PROBLEMA SOCIAL
IA, contratos bancários e o endividamento do vulnerável
Confira a coluna Amab em Foco
Por Antônio Carlos de Souza Hygino*
Desde os tempos remotos até os dias atuais, as relações contratuais sempre fizeram parte do cotidiano das pessoas.
Na trajetória de evolução, o homem passou do escambo para o uso da moeda como instrumento de troca. A palavra empenhada gradualmente cedeu lugar à forma escrita de contratação. Com a Revolução Industrial, surgiu a sociedade de consumo. A livre discussão das condições foi substituída por cláusulas predeterminadas. Hoje, com o progresso tecnológico, os contratos são celebrados virtualmente, com o uso de inteligência artificial e na forma de adesão.
O contrato por adesão, ao limitar a possibilidade de discussão sobre as cláusulas contratuais, frequentemente se revela abusivo, pois não respeita o Princípio da Informação, que guia as relações de consumo.
A formalização digital de contratos de empréstimo firmados por idosos e pessoas vulneráveis com instituições financeiras, nos moldes atuais, tem se mostrado prejudicial ao conduzi-los ao endividamento, pois muitas vezes não recebem informações claras e precisas sobre o produto contratado, especialmente sobre juros e outros encargos.
Como ilustração, em levantamento junto a Procons da Costa do Cacau, em média 80% das reclamações apresentadas por idosos e outros vulneráveis versam sobre essa problemática. O órgão, que apenas exerce atividades administrativas, diante da resistência dos credores em buscar uma solução amistosa, leva a controvérsia ao Judiciário, resultando em um grande número de pedidos de nulidade ou revisão contratual.
A experiência de anos de judicatura e a observação prática da matéria em análise levaram-me à seguinte conclusão:
a) Quando os contratos são formalizados por agentes credenciados, há casos em que os dados pessoais obtidos virtualmente são utilizados sem o consentimento do vulnerável, resultando em fraudes.

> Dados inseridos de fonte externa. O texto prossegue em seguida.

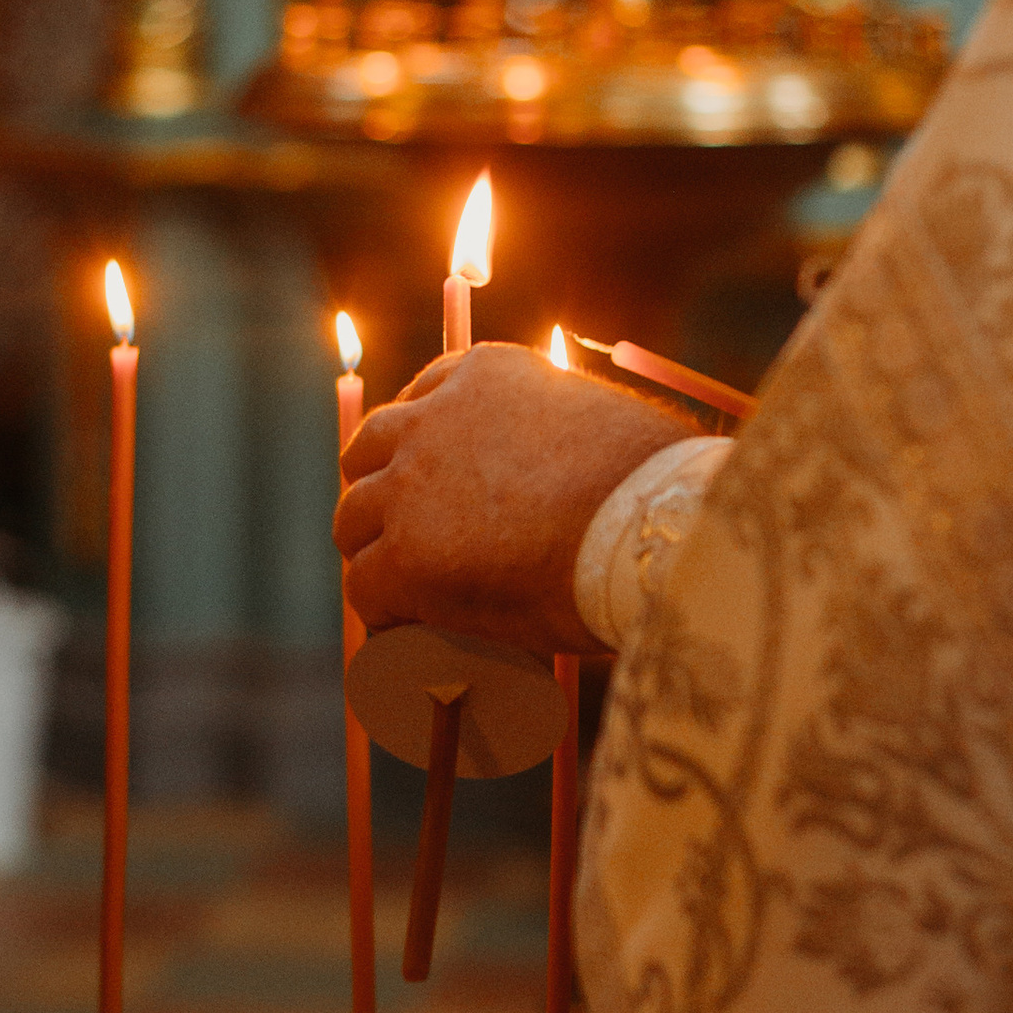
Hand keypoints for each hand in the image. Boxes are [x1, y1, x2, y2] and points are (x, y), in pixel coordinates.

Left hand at [335, 343, 694, 656]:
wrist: (655, 532)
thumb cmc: (657, 491)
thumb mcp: (601, 431)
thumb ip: (560, 441)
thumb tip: (561, 488)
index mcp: (486, 373)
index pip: (425, 394)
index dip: (423, 442)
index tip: (434, 475)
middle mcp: (435, 417)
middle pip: (372, 450)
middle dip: (384, 490)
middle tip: (408, 535)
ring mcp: (412, 486)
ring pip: (355, 519)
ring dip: (375, 553)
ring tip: (403, 595)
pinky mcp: (404, 557)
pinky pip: (367, 588)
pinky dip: (385, 616)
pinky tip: (411, 639)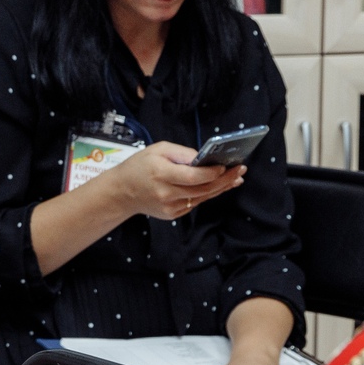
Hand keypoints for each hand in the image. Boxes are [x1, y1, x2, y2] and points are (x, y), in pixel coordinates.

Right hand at [99, 141, 245, 222]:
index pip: (194, 176)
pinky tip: (219, 186)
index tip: (226, 165)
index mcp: (162, 174)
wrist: (122, 192)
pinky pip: (195, 203)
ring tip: (236, 178)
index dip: (212, 172)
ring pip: (202, 197)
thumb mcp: (158, 149)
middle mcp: (167, 193)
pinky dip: (207, 194)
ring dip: (221, 188)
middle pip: (203, 189)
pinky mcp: (172, 214)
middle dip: (224, 179)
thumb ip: (183, 153)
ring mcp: (170, 207)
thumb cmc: (140, 166)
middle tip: (241, 170)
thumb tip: (204, 159)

Isso configura falha na prestação do serviço e aplicação da teoria do risco do empreendimento.
b) Quando os contratos são formalizados via aplicativo ou site da instituição financeira, frequentemente o vulnerável pretende celebrar um contrato específico, mas acaba aceitando outro que não atende aos seus interesses.
A consequência desse desvio é o endividamento involuntário do vulnerável, que, pressionado pela necessidade, é levado a aceitar propostas que parecem ser uma salvação financeira, mas que, na verdade, o envolvem em um ciclo de endividamento prejudicial, que lhe retira até mesmo a dignidade.
Por outro lado, o Judiciário não acompanhou a evolução tecnológica ao não criar mecanismos que facilitassem uma prestação jurisdicional rápida. Além disso, as normas protetivas (como o CDC, a Lei do Superendividamento, o Desenrola Brasil, a Limitação de Juros, entre outras) não se mostraram eficazes, pois atuam de maneira predominantemente punitiva.
Diante desse cenário, considerando que tramita no Congresso Nacional o Projeto de Lei nº 2.338/2023, que trata da regulamentação da Inteligência Artificial no Brasil com o objetivo de proteger os direitos fundamentais e garantir a implementação de sistemas seguros e confiáveis em benefício dos contratantes, seria prudente que os órgãos de defesa das pessoas vulneráveis chamassem a atenção dos legisladores para adotarem medidas preventivas na formação dos contratos, visando evitar futuros problemas para os mais necessitados.